Entries taken from a collection

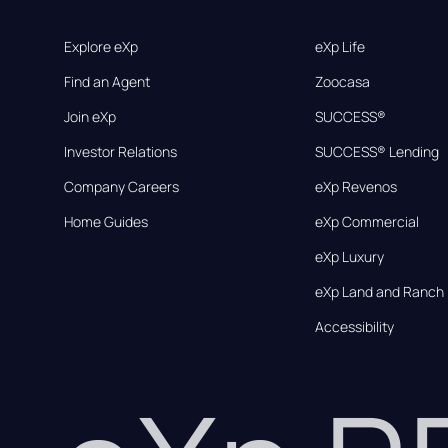
Explore eXp
eXp Life
Find an Agent
Zoocasa
Join eXp
SUCCESS®
Investor Relations
SUCCESS® Lending
Company Careers
eXp Revenos
Home Guides
eXp Commercial
eXp Luxury
eXp Land and Ranch
Accessibility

PROBLEM REQUIREMENTS
Transcribe nothing except the lines from the one with "Find an Agent" through the end of the data above, each exactly as it appears.

WORKED SOLUTION
Find an Agent
Zoocasa
Join eXp
SUCCESS®
Investor Relations
SUCCESS® Lending
Company Careers
eXp Revenos
Home Guides
eXp Commercial
eXp Luxury
eXp Land and Ranch
Accessibility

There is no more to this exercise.